IFIC reports strong fund sales in January

By Steven Lamb | February 16, 2004 | Last updated on February 16, 2004
2 min read

(February 16, 2004) Mutual fund sales continued to strengthen in January, with net new sales of long-term funds hitting $1.8 billion, up from $1.3 billion in December, according to IFIC.

An additional $292.8 million in distributions was reinvested as well, taking the net sales total to $2.1 billion. Gross sales of all funds, including money market funds, hit $12 billion.

“All long-term asset classes experienced an increase in assets from the previous month and overall industry assets are at an all-time high of $452 billion,” said Tom Hockin, IFIC’s president and CEO. “Long-term fund assets in January were $398 billion, the highest ever for the industry.”

Asset values have consistently climbed with improved performance on the equity markets, rising 18.3% from January 2003’s total of $381.6 billion.

Income funds remained the most popular, however, as investors remain cautious of pure equity and balanced funds.
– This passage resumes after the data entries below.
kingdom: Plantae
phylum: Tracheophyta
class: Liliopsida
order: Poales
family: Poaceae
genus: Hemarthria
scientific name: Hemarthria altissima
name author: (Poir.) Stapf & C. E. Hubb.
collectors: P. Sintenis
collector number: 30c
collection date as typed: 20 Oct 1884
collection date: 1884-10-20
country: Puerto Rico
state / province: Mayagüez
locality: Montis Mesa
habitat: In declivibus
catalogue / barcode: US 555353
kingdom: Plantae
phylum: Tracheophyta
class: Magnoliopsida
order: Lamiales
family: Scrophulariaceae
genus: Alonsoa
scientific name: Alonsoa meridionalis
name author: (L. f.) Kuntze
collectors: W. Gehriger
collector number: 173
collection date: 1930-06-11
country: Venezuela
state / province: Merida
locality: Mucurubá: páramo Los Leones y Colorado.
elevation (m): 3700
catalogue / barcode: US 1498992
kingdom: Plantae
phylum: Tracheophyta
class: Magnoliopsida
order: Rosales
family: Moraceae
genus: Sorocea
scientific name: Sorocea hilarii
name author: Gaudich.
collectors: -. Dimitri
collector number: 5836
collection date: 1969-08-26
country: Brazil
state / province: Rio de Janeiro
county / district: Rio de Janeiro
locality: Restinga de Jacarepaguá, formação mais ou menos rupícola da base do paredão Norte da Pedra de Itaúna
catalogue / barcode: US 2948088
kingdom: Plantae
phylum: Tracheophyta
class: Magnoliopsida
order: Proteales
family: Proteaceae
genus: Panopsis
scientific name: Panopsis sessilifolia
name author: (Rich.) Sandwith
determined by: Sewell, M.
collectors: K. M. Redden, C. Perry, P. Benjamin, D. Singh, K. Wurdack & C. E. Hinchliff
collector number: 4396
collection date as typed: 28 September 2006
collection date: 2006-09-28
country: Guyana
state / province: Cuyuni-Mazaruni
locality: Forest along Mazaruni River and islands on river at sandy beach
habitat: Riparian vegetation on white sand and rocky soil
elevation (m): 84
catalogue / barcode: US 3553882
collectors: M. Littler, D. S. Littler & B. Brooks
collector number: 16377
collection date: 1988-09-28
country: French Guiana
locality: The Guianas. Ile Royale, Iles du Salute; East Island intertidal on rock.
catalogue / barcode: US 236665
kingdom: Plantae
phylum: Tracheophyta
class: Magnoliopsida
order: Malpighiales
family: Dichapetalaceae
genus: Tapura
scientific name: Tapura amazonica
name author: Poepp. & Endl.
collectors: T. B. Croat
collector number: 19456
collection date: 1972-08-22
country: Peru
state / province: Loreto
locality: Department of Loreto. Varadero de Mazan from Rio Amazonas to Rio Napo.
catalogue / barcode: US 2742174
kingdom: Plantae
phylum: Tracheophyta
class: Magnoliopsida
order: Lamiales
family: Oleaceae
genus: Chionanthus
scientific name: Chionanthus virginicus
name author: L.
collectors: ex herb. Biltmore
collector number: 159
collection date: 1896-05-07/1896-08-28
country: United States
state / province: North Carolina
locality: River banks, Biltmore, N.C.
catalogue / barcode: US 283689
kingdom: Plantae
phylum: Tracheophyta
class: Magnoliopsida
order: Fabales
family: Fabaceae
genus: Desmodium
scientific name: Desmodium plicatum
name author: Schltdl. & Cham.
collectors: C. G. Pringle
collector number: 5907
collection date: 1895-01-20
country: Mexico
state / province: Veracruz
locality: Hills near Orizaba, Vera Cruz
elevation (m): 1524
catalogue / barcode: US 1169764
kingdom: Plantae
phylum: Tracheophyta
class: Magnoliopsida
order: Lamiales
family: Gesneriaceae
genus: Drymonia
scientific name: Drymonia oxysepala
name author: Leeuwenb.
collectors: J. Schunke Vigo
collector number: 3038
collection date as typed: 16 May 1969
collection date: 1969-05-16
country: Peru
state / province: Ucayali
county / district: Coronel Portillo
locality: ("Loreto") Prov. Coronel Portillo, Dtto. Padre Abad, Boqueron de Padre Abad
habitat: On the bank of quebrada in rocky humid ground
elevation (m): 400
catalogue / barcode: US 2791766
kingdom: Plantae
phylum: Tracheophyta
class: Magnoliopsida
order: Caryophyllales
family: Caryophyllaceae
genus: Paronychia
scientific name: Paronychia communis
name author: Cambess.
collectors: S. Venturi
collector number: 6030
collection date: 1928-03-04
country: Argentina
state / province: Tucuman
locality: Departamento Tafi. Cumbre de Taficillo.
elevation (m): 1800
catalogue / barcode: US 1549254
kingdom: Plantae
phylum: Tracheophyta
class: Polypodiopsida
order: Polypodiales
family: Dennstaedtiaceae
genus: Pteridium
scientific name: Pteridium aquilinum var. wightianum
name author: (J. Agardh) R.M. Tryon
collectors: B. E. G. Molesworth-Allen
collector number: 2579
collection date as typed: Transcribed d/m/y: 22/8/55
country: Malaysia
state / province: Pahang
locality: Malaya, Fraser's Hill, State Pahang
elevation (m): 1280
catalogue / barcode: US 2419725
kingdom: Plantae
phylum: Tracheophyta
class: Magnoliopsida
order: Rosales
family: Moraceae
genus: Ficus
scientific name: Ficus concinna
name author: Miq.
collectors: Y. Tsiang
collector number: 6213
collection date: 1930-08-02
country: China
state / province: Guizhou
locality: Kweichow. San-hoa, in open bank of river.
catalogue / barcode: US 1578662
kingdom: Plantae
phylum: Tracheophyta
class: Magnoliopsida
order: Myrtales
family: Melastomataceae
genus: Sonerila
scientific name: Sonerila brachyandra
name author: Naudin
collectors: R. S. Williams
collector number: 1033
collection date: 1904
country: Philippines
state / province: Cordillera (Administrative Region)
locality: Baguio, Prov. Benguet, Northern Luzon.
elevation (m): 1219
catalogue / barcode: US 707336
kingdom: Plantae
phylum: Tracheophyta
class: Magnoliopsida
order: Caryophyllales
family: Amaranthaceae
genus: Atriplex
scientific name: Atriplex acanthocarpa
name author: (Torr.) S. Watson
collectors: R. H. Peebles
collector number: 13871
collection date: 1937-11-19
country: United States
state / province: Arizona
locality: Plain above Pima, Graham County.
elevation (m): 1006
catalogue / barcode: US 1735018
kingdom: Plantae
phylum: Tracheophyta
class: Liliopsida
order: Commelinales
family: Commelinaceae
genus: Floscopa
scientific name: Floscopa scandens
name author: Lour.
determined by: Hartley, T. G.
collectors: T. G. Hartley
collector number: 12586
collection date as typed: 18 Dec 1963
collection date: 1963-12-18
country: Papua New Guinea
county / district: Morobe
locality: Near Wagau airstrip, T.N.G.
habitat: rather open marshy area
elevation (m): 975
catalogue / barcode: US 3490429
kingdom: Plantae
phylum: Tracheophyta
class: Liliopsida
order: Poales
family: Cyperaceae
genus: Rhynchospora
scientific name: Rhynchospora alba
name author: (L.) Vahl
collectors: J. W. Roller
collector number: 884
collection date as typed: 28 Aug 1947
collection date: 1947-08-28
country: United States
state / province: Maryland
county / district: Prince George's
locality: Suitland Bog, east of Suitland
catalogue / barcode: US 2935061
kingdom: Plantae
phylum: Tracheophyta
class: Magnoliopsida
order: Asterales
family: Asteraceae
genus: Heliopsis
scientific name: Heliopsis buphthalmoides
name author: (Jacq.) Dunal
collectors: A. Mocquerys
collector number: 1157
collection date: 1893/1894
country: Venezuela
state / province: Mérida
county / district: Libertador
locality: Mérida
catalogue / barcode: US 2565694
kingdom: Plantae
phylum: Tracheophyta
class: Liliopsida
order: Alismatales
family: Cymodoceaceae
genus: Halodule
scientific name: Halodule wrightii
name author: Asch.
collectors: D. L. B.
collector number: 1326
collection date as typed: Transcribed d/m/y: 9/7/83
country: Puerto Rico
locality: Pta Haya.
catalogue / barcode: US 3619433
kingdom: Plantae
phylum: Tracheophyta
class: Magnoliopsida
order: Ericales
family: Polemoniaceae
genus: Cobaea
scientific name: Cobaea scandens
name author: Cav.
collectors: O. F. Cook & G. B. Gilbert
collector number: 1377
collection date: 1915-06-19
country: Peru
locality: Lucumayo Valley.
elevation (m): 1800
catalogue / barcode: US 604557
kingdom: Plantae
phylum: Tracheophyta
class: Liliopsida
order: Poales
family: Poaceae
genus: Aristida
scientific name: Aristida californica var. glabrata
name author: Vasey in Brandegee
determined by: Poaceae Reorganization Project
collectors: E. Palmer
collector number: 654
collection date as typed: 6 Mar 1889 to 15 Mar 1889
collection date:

Net sales of bond and income funds topped the sales chart, with new net sales of over $860 million, while dividend and income funds racked up just over $699 million in new sales.

“January does show a marked improvement over the recent past,” says Dan Hallett, president of Dan Hallett & Associates Inc. “Stock funds finally crept up into positive net sales territory thanks to positive net sales in Canadian equity funds and falling redemptions in foreign stock funds.

“But this is only materializing after a very strong run in equity markets — a bad sign that past mistakes continue to persist,” he points out. “I’d say this appears to be another example of flows following performance.”

Money market funds continued to experience net redemptions, with investors cashing out to the tune of $81 million for the month, leaving total assets in these funds at $54 billion.

There was little change in the top 10 fund companies, ranked by assets, although CIBC edged out AIM Trimark for the number-three spot, and TD Asset Management took over the number-six spot from CI Mutual Funds, now in seventh place. RBC and Investors Group held on to the top two spots.